Description of the task:
Find every line in the listing below that contains the word "pagado" and copy each of those lines. Uppercase and lowercase letters must match.

Given records:
----------------------------------------
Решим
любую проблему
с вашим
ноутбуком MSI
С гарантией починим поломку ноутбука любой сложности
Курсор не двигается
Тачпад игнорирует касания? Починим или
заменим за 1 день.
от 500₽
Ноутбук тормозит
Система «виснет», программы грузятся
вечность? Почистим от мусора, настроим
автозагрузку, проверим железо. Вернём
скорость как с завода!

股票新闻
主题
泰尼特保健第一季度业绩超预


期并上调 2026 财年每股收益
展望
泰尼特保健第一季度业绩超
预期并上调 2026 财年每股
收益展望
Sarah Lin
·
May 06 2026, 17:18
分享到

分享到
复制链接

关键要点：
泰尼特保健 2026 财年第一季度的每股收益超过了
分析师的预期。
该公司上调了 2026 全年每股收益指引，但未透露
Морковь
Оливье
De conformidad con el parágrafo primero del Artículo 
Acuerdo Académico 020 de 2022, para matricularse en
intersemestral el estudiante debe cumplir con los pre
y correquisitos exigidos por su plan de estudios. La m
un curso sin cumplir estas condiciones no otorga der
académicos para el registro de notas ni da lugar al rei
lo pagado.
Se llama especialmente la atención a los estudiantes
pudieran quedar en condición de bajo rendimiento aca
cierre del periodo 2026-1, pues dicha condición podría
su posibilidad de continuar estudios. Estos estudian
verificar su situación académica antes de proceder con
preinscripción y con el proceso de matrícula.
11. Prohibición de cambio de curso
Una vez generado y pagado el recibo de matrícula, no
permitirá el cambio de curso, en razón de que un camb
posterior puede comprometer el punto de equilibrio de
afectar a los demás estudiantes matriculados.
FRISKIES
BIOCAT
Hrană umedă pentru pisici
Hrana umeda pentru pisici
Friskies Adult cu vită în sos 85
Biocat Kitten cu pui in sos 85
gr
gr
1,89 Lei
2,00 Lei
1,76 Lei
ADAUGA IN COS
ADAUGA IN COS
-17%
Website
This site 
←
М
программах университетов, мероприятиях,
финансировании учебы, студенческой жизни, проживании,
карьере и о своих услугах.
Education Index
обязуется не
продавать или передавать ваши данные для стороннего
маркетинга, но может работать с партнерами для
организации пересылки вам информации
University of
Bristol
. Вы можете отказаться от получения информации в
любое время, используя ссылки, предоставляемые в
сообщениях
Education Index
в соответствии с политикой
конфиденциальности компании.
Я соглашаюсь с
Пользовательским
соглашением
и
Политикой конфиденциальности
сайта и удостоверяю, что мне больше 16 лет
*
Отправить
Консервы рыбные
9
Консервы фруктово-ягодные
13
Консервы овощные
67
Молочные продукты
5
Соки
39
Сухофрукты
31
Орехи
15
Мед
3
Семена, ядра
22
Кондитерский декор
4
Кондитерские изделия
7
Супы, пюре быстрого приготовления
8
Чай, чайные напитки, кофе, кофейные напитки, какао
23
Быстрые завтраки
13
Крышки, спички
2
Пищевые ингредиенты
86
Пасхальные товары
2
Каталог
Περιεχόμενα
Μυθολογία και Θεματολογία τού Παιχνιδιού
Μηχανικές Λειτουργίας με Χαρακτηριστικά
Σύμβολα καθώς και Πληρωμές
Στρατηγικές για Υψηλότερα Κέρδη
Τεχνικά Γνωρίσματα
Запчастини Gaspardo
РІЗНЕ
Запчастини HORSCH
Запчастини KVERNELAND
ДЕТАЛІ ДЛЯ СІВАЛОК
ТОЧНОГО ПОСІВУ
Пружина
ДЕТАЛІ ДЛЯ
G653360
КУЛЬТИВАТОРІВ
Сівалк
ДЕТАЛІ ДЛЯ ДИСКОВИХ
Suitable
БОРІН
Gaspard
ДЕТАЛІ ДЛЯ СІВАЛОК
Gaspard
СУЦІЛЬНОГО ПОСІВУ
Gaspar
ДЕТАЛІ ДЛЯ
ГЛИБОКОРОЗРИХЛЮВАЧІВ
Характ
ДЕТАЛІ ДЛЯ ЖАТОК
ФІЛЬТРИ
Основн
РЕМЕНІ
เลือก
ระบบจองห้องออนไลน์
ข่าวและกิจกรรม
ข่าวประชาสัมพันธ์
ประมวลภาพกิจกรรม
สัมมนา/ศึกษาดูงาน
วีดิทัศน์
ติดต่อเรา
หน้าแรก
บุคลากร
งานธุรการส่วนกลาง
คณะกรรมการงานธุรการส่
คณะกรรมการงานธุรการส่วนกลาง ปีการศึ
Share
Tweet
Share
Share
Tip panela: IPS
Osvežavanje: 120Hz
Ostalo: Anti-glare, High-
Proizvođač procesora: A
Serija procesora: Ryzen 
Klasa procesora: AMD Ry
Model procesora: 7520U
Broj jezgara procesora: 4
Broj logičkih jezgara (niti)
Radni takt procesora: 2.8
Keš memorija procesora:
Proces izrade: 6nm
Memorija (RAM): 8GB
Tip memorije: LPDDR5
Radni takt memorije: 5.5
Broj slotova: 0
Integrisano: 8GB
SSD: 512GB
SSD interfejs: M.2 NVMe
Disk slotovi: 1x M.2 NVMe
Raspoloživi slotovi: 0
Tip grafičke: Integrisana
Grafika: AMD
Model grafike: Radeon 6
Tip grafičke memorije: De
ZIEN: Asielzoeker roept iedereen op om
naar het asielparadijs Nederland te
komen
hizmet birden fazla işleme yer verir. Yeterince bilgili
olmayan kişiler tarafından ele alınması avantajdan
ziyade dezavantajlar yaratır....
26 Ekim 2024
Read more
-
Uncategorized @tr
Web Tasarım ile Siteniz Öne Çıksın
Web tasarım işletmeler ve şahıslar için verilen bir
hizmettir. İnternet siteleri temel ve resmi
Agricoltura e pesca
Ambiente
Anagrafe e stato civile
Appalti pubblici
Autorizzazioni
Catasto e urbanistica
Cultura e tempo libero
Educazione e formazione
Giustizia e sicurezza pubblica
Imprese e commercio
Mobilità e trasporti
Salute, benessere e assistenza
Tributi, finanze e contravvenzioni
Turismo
----------------------------------------
Response:
lo pagado.
Una vez generado y pagado el recibo de matrícula, no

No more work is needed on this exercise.